Despite the setbacks in his personal life, Dickens was hugely popular, especially in America where he would frequently take to the road and go on tour. Fans of Charles would sleep on mattresses outside the venues where he was appearing to make sure they got a seat. Dickens made a massive amount of money from these tours, but the energy he would put into each of these gigs would leave him exhausted.

Dickens' phobia

11. He had a fear of trains

Dickens was involved in a tragic accident when the train he was travelling on plunged off a bridge.
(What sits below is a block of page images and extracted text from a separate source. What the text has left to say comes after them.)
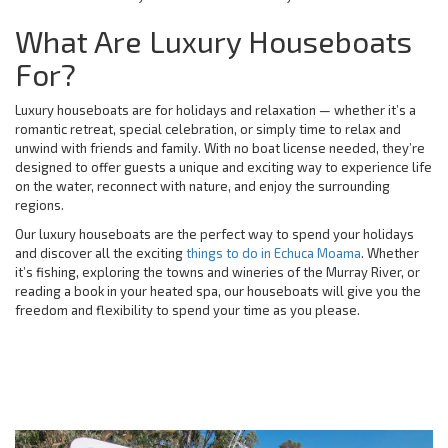
What Are Luxury Houseboats
For?
Luxury houseboats are for holidays and relaxation — whether it’s a
romantic retreat, special celebration, or simply time to relax and
unwind with friends and family. With no boat license needed, they’re
designed to offer guests a unique and exciting way to experience life
on the water, reconnect with nature, and enjoy the surrounding
regions.
Our luxury houseboats are the perfect way to spend your holidays
and discover all the exciting
things to do in Echuca Moama
. Whether
it’s fishing, exploring the towns and wineries of the Murray River, or
reading a book in your heated spa, our houseboats will give you the
freedom and flexibility to spend your time as you please.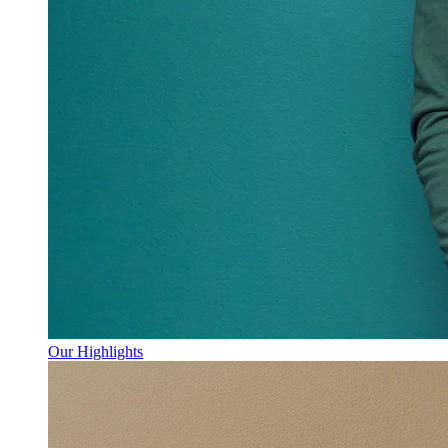
Our Highlights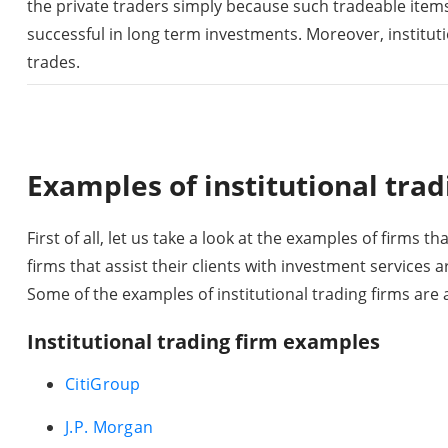
the private traders simply because such tradeable item
successful in long term investments. Moreover, instituti
trades.
Examples of institutional trad
First of all, let us take a look at the examples of firms th
firms that assist their clients with investment services a
Some of the examples of institutional trading firms are a
Institutional trading firm examples
CitiGroup
J.P. Morgan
In 1865, Dickens was involved in a tragic accident when the train he was travelling on plunged off a bridge. Charles managed to escape serious injury and helped the other passengers, comforting the dying before rescuers arrived. He also went back into the train to grab his unfinished manuscript for Our Mutual Friend which he’d left in the carriage. He avoided travelling in trains for the rest of his life. He also avoided appearing at the inquest investigating the crash, as he’d been travelling with his mistress at the time.

12. He left the ultimate cliffhanger

Dickens died, at the age of 58, in 1870. At the time he had been working on a whodunnit novel, The Mystery of Edwin Drood, which soon became a mystery in itself. Only half the book had been written and Dickens left no clue as to how the novel should conclude. Many writers and Dickens fans have offered theories on how the story should end.